The new way, again leveraging the digital world, is to teach them their jobs digitally. Why not show them an immersive environment — for example, the operation they need to perform, how to position this part with respect to this other part, etc.? We can totally simulate what they need to do. We can take them by the hand, step by step, and at the end of the day we can ask them to replay the sequences of things digitally to make sure they have understood. So while it may not bring them to the ultimate level of competence, it will at least allow them to be effective on day one to a certain level of competence and efficiency.

Question 6. Are you optimistic about the future of manufacturing? Why or why not?

GV: Obviously, I am very optimistic. I think if you look at product engineering — that is, how to define a product and its capability — we can unleash a number of new services. From the customer's perspective, they are going to have richer services delivered to their doorstep.

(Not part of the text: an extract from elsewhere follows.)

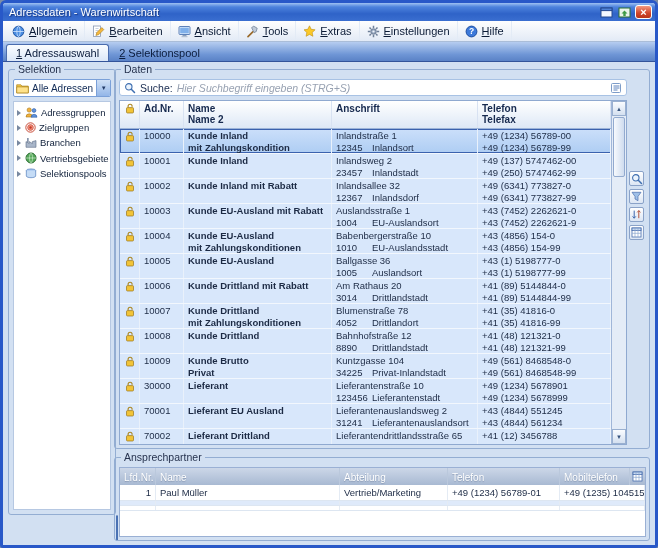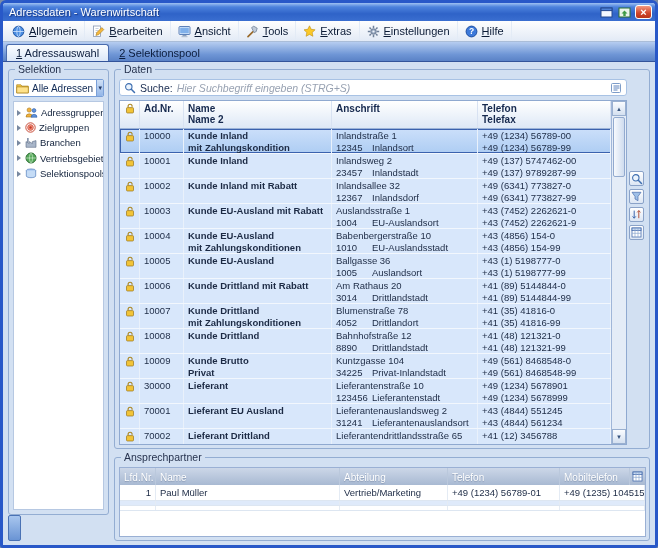"Selektion" .leftcol { flex-direction: column -> row }
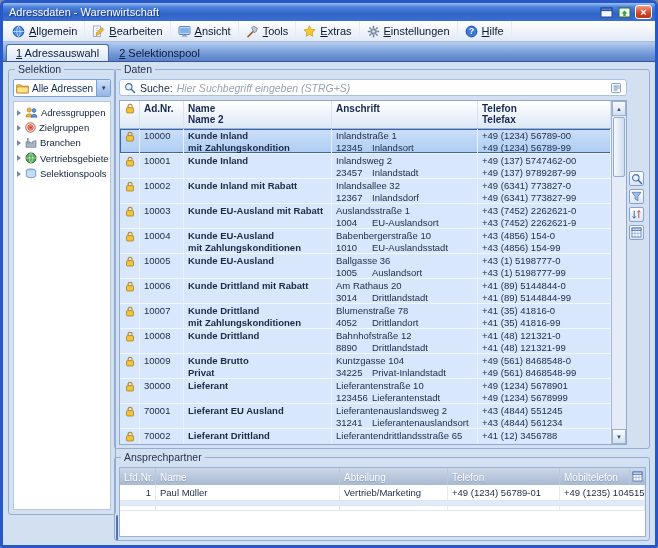"+49 (137) 9789287-99" div { text: 137) 9789287-99 -> 250) 5747462-99 }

I think the future of manufacturing involves changing the business model not only to be able to provide improved performance, but really a new way of doing things. Take the example of Amazon. For me, what is amazing about Amazon is not providing an online catalog — because another company could do that — it is their ability to get products to you, from the mouse-click to your doorstep, in a matter of hours. This is operations, not design. Amazon can do this because they went through the industrial revolution of streamlining their processes, executing differently, and putting people in the middle of things so they can focus on the critical tasks and make things go faster.

So what we see in Amazon on the supply chain side can be duplicated and extended to the global world of operations, in which the supply chain is only a small part. The scope of possibility is immense. Thus, I have strong confidence that the future of manufacturing is very bright, and the revolution is just starting.